Installation

This page explains how to install the library. We assume that you have a basic understanding of the Python programming language and are familiar with machine learning models. Using Docker is optional but not required.

Prerequisites

Before installing the library, ensure that you meet the following requirements:

An operating system with glibc >= 2.31. Triton Inference Server and PyTriton have only been rigorously tested on Ubuntu 20.04. Other supported operating systems include Ubuntu 20.04+, Debian 11+, Rocky Linux 9+, and Red Hat Universal Base Image 9+.
Python version >= 3.8. If you are using Python 3.9+, see the section "Installation on Python 3.9+" for additional steps.
pip >= 20.3

The library can be installed in the system environment, a virtual environment, or a Docker image. NVIDIA optimized Docker images for Python frameworks can be obtained from the NVIDIA NGC Catalog. If you want to use the Docker runtime, we recommend that you install NVIDIA Container Toolkit to enable running model inference on NVIDIA GPU.

Installing using pip

You can install the package from pypi.org by running the following command:

pip install -U nvidia-pytriton

Important: The Triton Inference Server binary is installed as part of the PyTriton package.

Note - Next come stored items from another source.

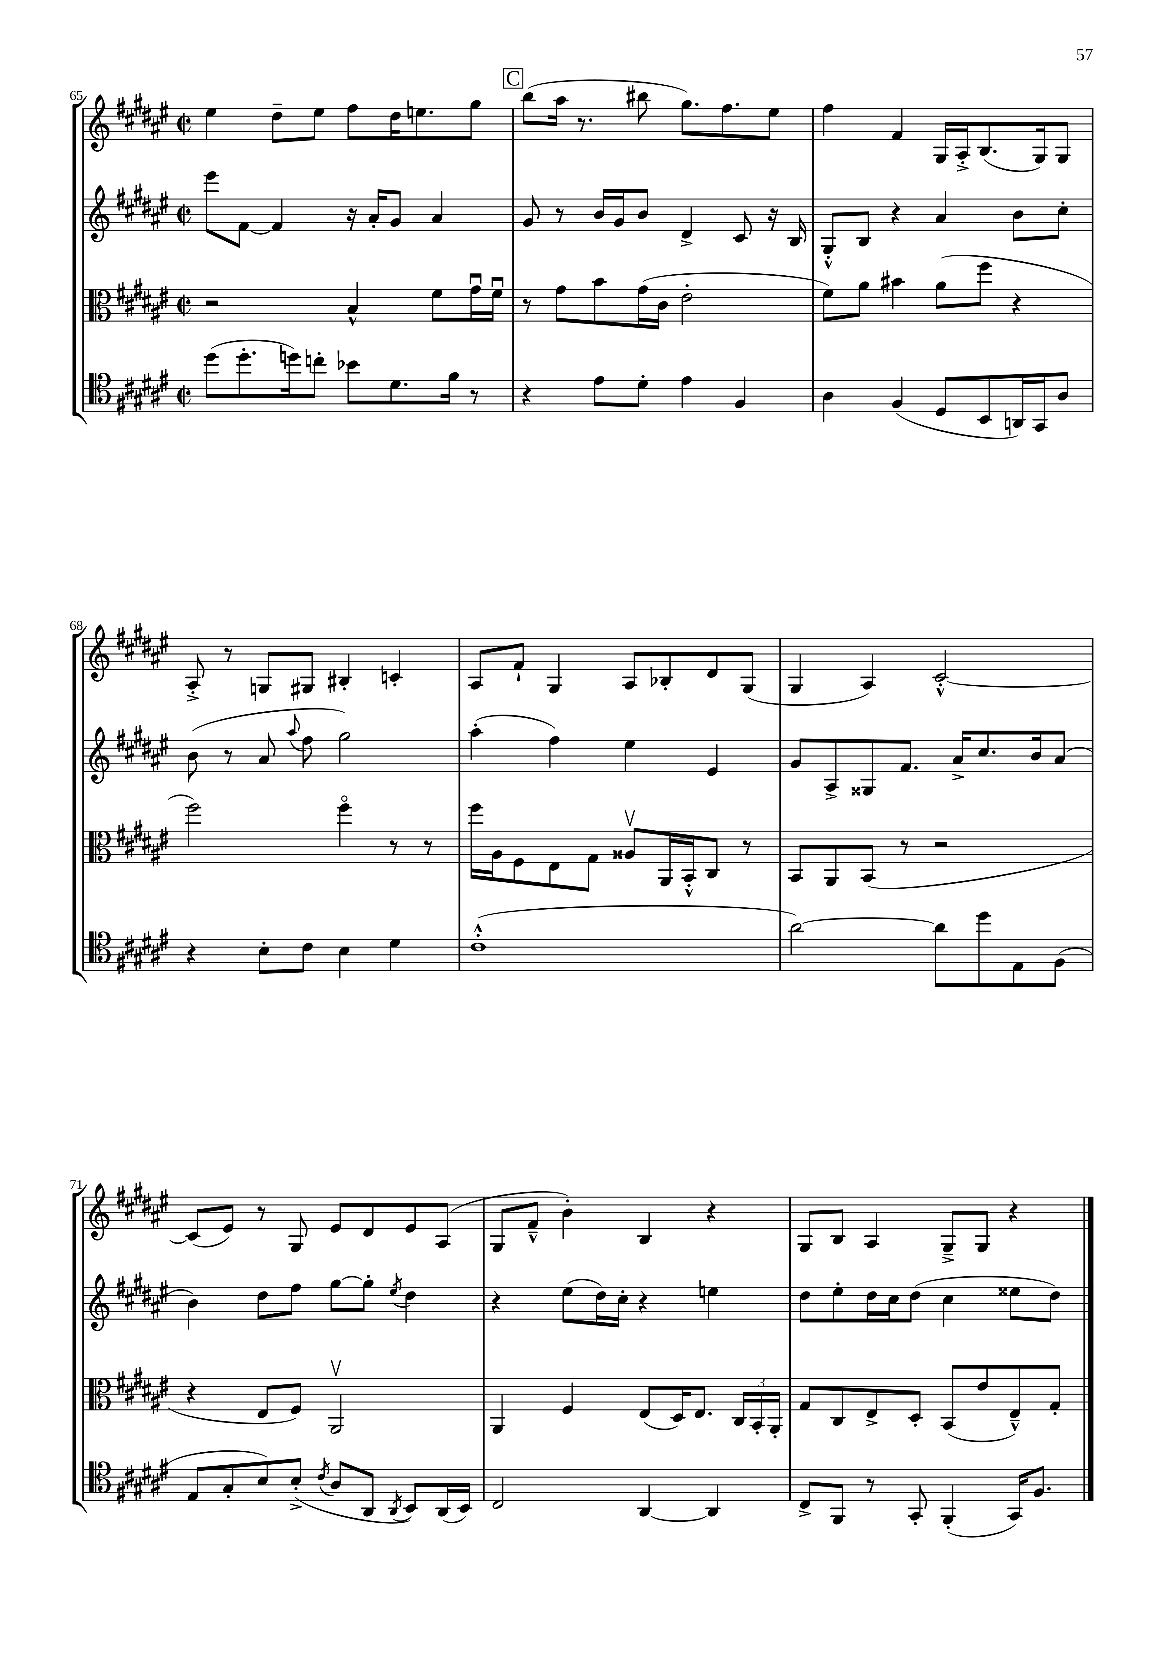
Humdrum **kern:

**kern	**kern	**kern	**kern
*part4	*part3	*part2	*part1
*staff4	*staff3	*staff2	*staff1
*clefC4	*clefC3	*clefG2	*clefG2
*k[f#c#g#d#a#e#]	*k[f#c#g#d#a#e#]	*k[f#c#g#d#a#e#]	*k[f#c#g#d#a#e#]
*M2/2	*M2/2	*M2/2	*M2/2
*met(c|)	*met(c|)	*met(c|)	*met(c|)
=65	=65	=65	=65
(8dd#\L	2r	8eee#\L	4ee#\
8.dd#'\	.	[8f#\J	.
.	.	4f#/]	8dd#~\L
16ddn\k)	.	.	.
8ccn'\J	.	.	8ee#\J
8b-X\L	4B^^/	16r	8ff#\L
.	.	16a#'/KL	.
8.d#\	.	8g#/J	16dd#\K
.	.	.	8.een\
.	8f#\L	4a#/	.
16f#\Jk	.	.	.
8r	16g#u\L	.	8gg#\J
.	16f#u\JJ	.	.
!!LO:REH:place=s1:t=C
=66	=66	=66	=66
4r	8r	8g#/	(8bb\L
.	8g#\L	8r	16aa#\Jk
.	.	.	8.r
8e#\L	8b\	16b/LL	.
.	.	16g#/J	.
8d#'\J	(16g#\L	8b/J	8bb#X\
.	16c#\JJ	.	.
4e#\	2e#'\	4d#^/	8.gg#\L)
.	.	.	8.ff#\
4F#/	.	8c#/	.
.	.	16r	8ee#\J
.	.	16B/	.
=67	=67	=67	=67
4A#\	8f#\L)	8G#'^^/L	4ff#\
.	8a#\J	8B/J	.
(4F#/	4b#X\	4r	4f#/
8D#/L	(8a#\L	4a#/	16G#/LL
.	.	.	16A#'^/J
8BB/	8ff#\J	.	(8.B/
16AAn/L)	4r	8b\L	.
16GG#/J	.	.	16G#/k)
8A#/J	.	8cc#'\J	8G#/J
!!LO:LB:g=z
=68	=68	=68	=68
4r	2ff#\)	(8b\	8A#'^/
.	.	8r	8r
8B'\L	.	8a#/	8Gn/L
.	.	8qqaa#/	.
8c#\J	.	8ff#\	8G#X/J
4B\	4ff#\	2gg#\)	4B#X'/
4d#\	8r	.	4cn'/
.	8r	.	.
=69	=69	=69	=69
(1c#'^^	16ff#\LL	(4aa#'\	8A#/L
.	16A#\J	.	.
.	8F#\	.	8f#`/J
.	8E#\	4ff#\)	4G#/
.	8G#\J	.	.
.	8A##Xv/L	4ee#\	8A#/L
.	16AA#/L	.	8B-X'/
.	16BB'^^/J	.	.
.	8C#/J	4e#/	8d#/
.	8r	.	(8G#/J
=70	=70	=70	=70
[2a#\)	8BB/L	8g#/L	4G#/
.	8AA#/	8A#^/	.
.	(8BB/J	8G##X/	4A#/)
.	8r	8.f#/J	.
8a#\L]	2r	.	[2c#'^^/
.	.	16a#^/KL	.
8dd#\	.	8.cc#/	.
8E#\	.	.	.
.	.	16b/k	.
(8F#\J	.	(8a#/J	.
!!LO:LB:g=z
=71	=71	=71	=71
8E#/L	4r	4b\)	(8c#/L]
8G#'/	.	.	8e#/J)
8B/)	8E#/L	8dd#\L	8r
(8B'^/J	8F#/J)	8ff#\J	8G#/
8qc#/	.	.	.
8A#/L	2AA#v/	[8gg#\L	8e#/L
8AA#/J	.	8gg#'\J]	8d#/
8qAA#/	.	8qee#/	.
8BB/L)	.	4dd#\	8e#/
(16AA#/L	.	.	(8A#/J
16BB/JJ)	.	.	.
=72	=72	=72	=72
2C#/	4AA#/	4r	8G#/L
.	.	.	8f#~^^/J
.	4F#/	(8ee#\L	4b'\)
.	.	16dd#\L)	.
.	.	16cc#'\JJ	.
[4AA#/	(8E#/L	4r	4B/
.	16D#/K)	.	.
.	8.E#/J	.	.
4AA#/]	.	4een\	4r
.	24C#/LL	.	.
.	24BB'/	.	.
.	24AA#'/JJ	.	.
=73	=73	=73	=73
8C#^/L	8G#/L	8dd#\L	8G#/L
8FF#/J	8C#/	8ee#'\	8B/J
8r	8E#^/	16dd#\L	4A#/
.	.	16cc#\J	.
8GG#'/	8D#'/J	(8dd#\J	.
(4FF#'/	(8BB/L	4cc#\	8G#~^/L
.	8e#/	.	8G#/J
16GG#/KL)	8E#~^^/)	8ee##X\L	4r
8.F#/J	.	.	.
.	8G#'/J	8dd#\J)	.
==	==	==	==
*-	*-	*-	*-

Installation on Python 3.9+

The Triton Inference Server Python backend is linked to a fixed Python 3.8. Therefore, if you want to install PyTriton on a different version of Python, you need to prepare the environment for the Triton Inference Server Python backend. The environment should be located in the ~/.cache/pytriton/python_backend_interpreter directory and should contain the packages numpy~=1.21 and pyzmq~=23.0.

Using pyenv

apt update
# need git and build dependencies https://github.com/pyenv/pyenv/wiki\#suggested-build-environment
DEBIAN_FRONTEND=noninteractive apt install -y python3 python3-distutils python-is-python3 git \
    build-essential libssl-dev zlib1g-dev \
    libbz2-dev libreadline-dev libsqlite3-dev curl \
    libncursesw5-dev xz-utils tk-dev libxml2-dev libxmlsec1-dev libffi-dev liblzma-dev

# install pyenv
curl https://pyenv.run | bash
export PYENV_ROOT="$HOME/.pyenv"
command -v pyenv >/dev/null || export PATH="$PYENV_ROOT/bin:$PATH"
eval "$(pyenv init -)"

# compile python 3.8
pyenv install 3.8

# prepare venv
pyenv global 3.8
pip3 install virtualenv
mkdir -p ~/.cache/pytriton/
python -mvenv ~/.cache/pytriton/python_backend_interpreter --copies --clear
source ~/.cache/pytriton/python_backend_interpreter/bin/activate
pip3 install numpy~=1.21 pyzmq~=23.0

# recover system python
deactivate
pyenv global system

Using miniconda

apt update
apt install -y python3 python3-distutils python-is-python3 curl

CONDA_VERSION=latest
TARGET_MACHINE=x86_64
curl "https://repo.anaconda.com/miniconda/Miniconda3-${CONDA_VERSION}-Linux-${TARGET_MACHINE}.sh" --output miniconda.sh

sh miniconda.sh -b -p ~/.cache/conda
rm miniconda.sh
~/.cache/conda/bin/conda create -y -p ~/.cache/pytriton/python_backend_interpreter python=3.8 numpy~=1.21 pyzmq~=23.0

Building binaries from source

The binary package can be built from the source, allowing access to unreleased hotfixes, the ability to modify the PyTriton code, and compatibility with various Triton Inference Server versions, including custom server builds. For further information on building the PyTriton binary, refer to the Building page.